Write out each line of the material exactly as given, and drop the images.

*** The records Section Begins ***

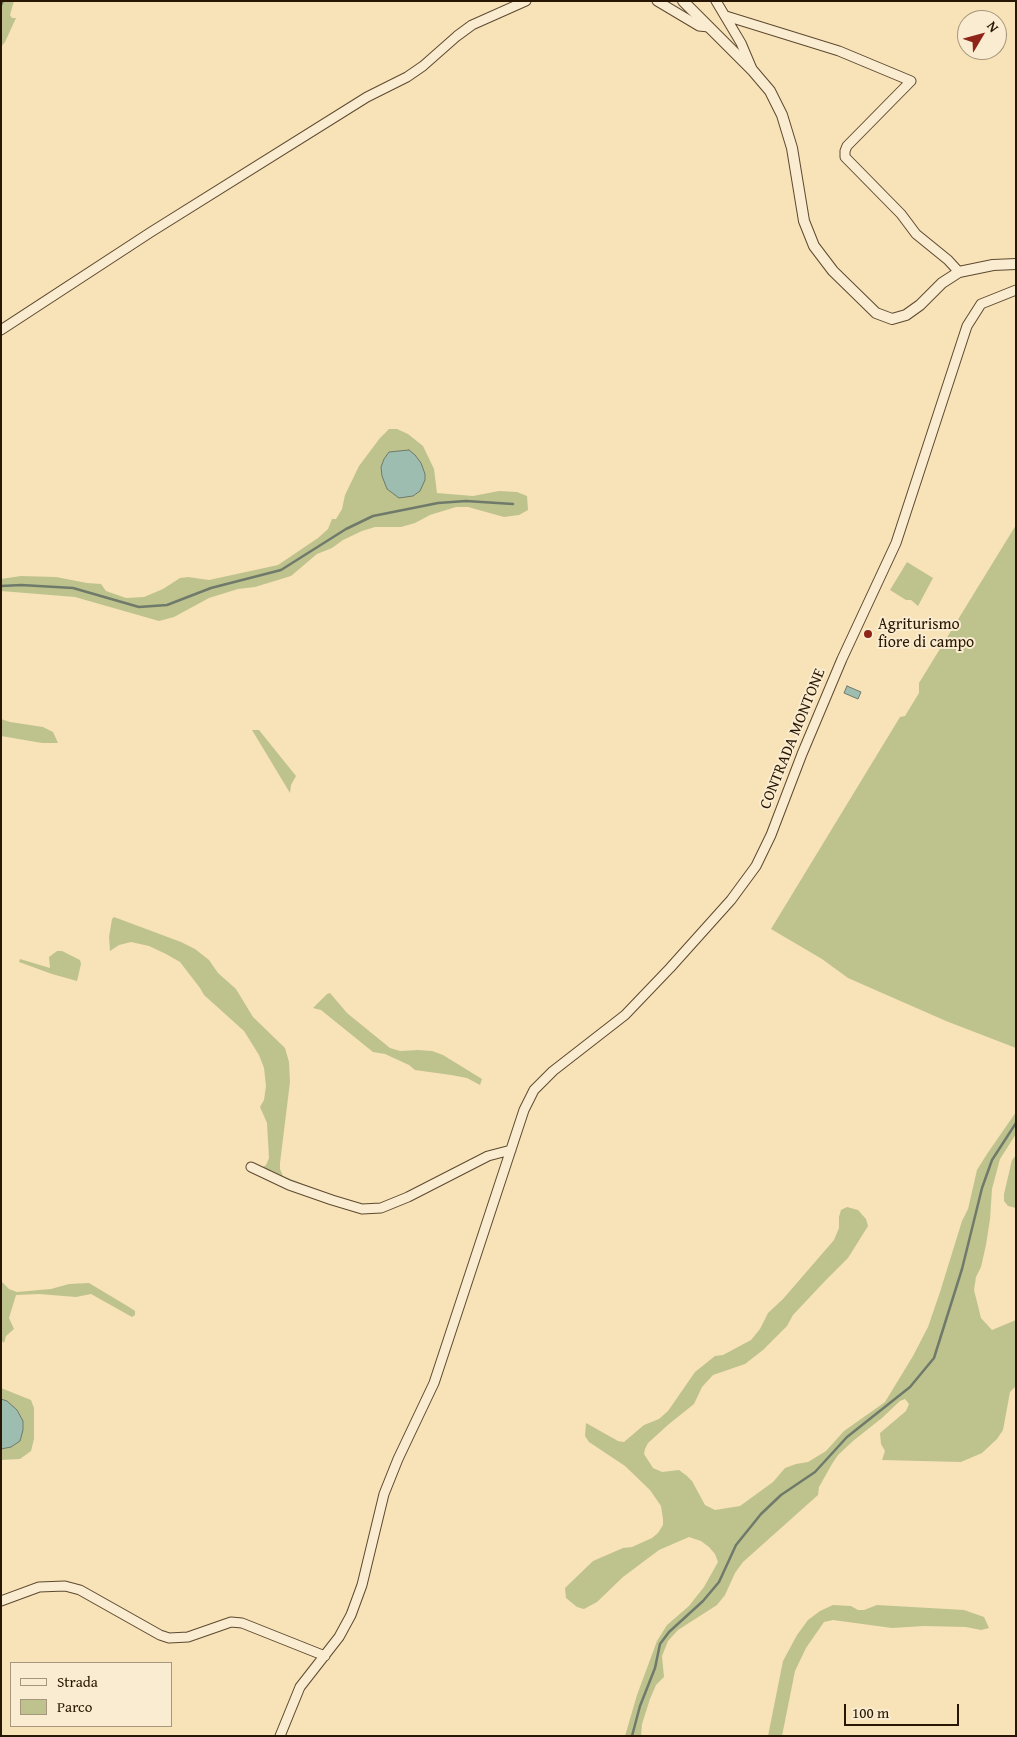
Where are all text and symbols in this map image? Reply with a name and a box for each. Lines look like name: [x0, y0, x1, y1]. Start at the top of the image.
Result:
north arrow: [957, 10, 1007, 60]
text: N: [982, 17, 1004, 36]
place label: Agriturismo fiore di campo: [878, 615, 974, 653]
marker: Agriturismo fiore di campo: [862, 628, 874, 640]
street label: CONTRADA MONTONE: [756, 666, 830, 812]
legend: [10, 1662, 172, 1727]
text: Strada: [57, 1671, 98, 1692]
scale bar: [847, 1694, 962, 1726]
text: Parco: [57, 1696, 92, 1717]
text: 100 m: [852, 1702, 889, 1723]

*** The records Section Ends ***

→ **Result**:
Where are all text and symbols in this map image? Reply with a name and a box for each. Lines look like name: [x0, y0, x1, y1]. Start at the top of the image.
Result:
north arrow: [957, 10, 1007, 60]
text: N: [982, 17, 1004, 36]
place label: Agriturismo fiore di campo: [878, 615, 974, 653]
marker: Agriturismo fiore di campo: [862, 628, 874, 640]
street label: CONTRADA MONTONE: [756, 666, 830, 812]
legend: [10, 1662, 172, 1727]
text: Strada: [57, 1671, 98, 1692]
scale bar: [847, 1694, 962, 1726]
text: Parco: [57, 1696, 92, 1717]
text: 100 m: [852, 1702, 889, 1723]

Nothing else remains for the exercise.